Factory Factory posted:

By the by, anyone concerned about competition and innovation in light of AMD's restructuring might take some solace if you read up on Joseph Schumpeter's theories of monopoly and innovation. In a nutshell, he said that monopolies can drive innovation because they have large amounts of capital which can be invested into novel research. As semiconductor design is a highly investment-driven industry, it's a perfect place for such a market dynamic.

Also, Intel's biggest competition these days is from its own legacy products. Unlike AT&T, Intel makes money by selling widgets, not services, so if they don't make new chips compelling enough to warrant an upgrade, then they don't generate revenue. I suspect that in a vacuum of viable competition we'll see the rate of improvements slow, but not by much. Intel still has to make vastly improved CPUs year over year to fuel growth, so unless Intel's shareholders want to settle for lower revenue and higher margin (and risk getting mauled on the low end by ARM/WOA), I don't see this changing.

Where AMD was useful was that they could keep Intel from solely dictating the direction of the market.
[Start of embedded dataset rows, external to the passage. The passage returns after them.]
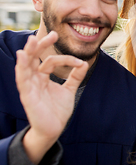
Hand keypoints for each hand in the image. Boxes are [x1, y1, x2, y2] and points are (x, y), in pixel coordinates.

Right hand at [15, 31, 87, 164]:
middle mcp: (34, 79)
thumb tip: (84, 63)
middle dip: (41, 45)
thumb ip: (75, 77)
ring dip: (28, 52)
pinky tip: (21, 56)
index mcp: (42, 77)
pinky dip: (21, 67)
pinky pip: (22, 79)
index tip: (79, 62)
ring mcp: (29, 87)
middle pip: (34, 58)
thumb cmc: (58, 110)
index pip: (50, 61)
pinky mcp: (27, 95)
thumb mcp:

Had AMD imploded a decade ago, I strongly suspect we'd all be running IA64 CPUs right now. Could be worse, really.

But here's a question: How many of you have greatly slowed the rates of your own CPU upgrades? I used to get a new computer/CPU every 2-3 years, but my current i7 920 @ 3.6Ghz has provided enough performance that I feel it'll be until Haswell (or its death) before I upgrade. Anyone else finding themselves in a similar boat?

Beelzebubba9
Feb 24, 2004

Happy_Misanthrope posted:

Doesn't the "rise" (well, they're not exactly taking over from dedicated GPU's yet of course) of APU's necessitate more bandwidth eventually?

The rumor on the street is that Haswell will have a large on-die cache (64MB?) in the form of eDRAM to be used as an interposer to help alleviate some of the traffic over the DRAM bus. If the rest of the rumors are true - going from 12 EUs on die to 40 - then Intel may have to make drastic changes to the memory hierarchy to keep them all fed with data.